■ Excerpted passage ■
————

A calibration standard comprising 24 organic acids was prepared in 5 mM ammonium formate at approximately 100 µg/ml (200 µg/ml for levulinic acid) and serially diluted for calibration purposes. The hydrolysate samples were filtered, diluted, and analyzed both with and without the addition of standards to evaluate the analyte recovery and matrix effects. Recovery was determined by comparing the results of spiked and unspiked hydrolysates. Repeatability was evaluated by performing analyses on multiple days. Analytes below the quantification limit, such as transaconitic acid, glutaric acid, fumaric acid, 2-hydroxy-2-methylbutyric acid, and adipic acid, were spiked at approximately 10 ppm for accurate measurement.

Analysis of the antioxidant capacity of PAEE

DPPH radical scavenging assay

The DPPH radical scavenging assay was performed following established methods (Boly et al., 2016), with adjustments to adapt it to a 96-well plate. A 100 µl ethanolic DPPH solution (0.025 g/l, equivalent to 2.5 mg/100 ml ethanol) was prepared, and 1 ml of this solution was combined with 3 ml of each ethanol extract at concentrations ranging from 3.9 to 1,000 µg/ml. A control was prepared by mixing 100 µl of ethanol with 1.9 ml of an ethanolic DPPH solution. An ascorbic acid solution was used as the positive control. The mixtures were incubated for 30 minutes, after which the absorbance was recorded at 517 nm. The percentage inhibition (PI %) was calculated using the following formula:

PI% = [(Blank absorbance –Average absorbance of the test)/Blank absorbance] *100

The median inhibitory concentration (IC50) was determined by plotting the percent inhibition (I%) against the logarithm (Log) of the sample concentration.

————

■ Recorded information ■
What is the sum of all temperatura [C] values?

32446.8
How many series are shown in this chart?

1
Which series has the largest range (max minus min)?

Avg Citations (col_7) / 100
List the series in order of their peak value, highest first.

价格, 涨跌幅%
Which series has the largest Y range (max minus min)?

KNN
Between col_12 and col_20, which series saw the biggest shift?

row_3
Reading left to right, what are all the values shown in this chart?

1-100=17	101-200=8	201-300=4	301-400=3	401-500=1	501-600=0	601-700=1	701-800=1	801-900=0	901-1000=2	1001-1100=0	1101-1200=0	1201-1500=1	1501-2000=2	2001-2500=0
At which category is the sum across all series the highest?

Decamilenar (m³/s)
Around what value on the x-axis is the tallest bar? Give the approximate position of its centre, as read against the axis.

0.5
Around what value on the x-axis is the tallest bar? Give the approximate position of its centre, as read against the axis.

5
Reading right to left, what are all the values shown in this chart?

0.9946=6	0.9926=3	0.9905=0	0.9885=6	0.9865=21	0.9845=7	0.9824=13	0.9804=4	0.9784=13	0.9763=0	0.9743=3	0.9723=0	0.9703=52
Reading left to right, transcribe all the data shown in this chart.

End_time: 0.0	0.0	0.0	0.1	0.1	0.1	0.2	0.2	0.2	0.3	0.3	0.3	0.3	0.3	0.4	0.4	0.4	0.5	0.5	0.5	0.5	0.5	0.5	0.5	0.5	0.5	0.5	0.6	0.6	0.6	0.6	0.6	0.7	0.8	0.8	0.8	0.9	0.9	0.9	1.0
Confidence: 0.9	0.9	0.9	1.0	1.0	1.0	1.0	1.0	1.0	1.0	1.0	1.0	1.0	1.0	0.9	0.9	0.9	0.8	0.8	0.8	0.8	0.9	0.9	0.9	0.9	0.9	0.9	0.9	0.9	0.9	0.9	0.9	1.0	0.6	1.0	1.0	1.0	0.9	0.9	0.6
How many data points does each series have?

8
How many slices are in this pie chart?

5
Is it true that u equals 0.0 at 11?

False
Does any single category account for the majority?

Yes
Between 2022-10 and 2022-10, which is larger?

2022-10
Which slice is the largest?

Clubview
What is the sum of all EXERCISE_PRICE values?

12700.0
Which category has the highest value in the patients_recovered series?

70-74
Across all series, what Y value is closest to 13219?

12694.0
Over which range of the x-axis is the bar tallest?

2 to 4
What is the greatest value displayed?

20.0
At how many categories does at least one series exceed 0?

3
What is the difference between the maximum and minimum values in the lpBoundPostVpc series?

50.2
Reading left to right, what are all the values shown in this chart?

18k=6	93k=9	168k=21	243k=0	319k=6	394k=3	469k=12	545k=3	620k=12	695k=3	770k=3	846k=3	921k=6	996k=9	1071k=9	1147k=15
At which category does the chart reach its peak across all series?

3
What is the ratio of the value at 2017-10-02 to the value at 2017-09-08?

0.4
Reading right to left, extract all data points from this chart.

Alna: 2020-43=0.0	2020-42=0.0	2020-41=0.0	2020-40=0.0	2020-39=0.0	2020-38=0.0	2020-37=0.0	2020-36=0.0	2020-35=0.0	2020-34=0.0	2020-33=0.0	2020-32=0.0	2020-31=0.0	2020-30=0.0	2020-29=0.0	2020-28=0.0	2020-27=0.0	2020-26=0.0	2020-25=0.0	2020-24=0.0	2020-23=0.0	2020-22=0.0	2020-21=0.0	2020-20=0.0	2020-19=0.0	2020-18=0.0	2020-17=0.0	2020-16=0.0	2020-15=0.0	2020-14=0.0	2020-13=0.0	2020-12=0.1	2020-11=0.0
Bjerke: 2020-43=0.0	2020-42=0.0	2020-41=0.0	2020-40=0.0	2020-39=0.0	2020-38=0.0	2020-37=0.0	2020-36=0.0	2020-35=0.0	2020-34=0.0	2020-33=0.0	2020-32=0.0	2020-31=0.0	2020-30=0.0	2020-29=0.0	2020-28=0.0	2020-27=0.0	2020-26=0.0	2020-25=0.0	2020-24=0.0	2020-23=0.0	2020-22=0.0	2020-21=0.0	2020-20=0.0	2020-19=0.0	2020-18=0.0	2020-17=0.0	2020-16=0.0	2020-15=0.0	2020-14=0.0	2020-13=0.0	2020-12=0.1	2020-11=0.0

————

According to the methods passage, why were the hydrolysate samples analyzed both with and without added standards? Answer in one to three sentences. The records have no role in this exercise.

The samples were analyzed both ways to evaluate analyte recovery and matrix effects. Recovery was found by comparing the results for the spiked and unspiked hydrolysates.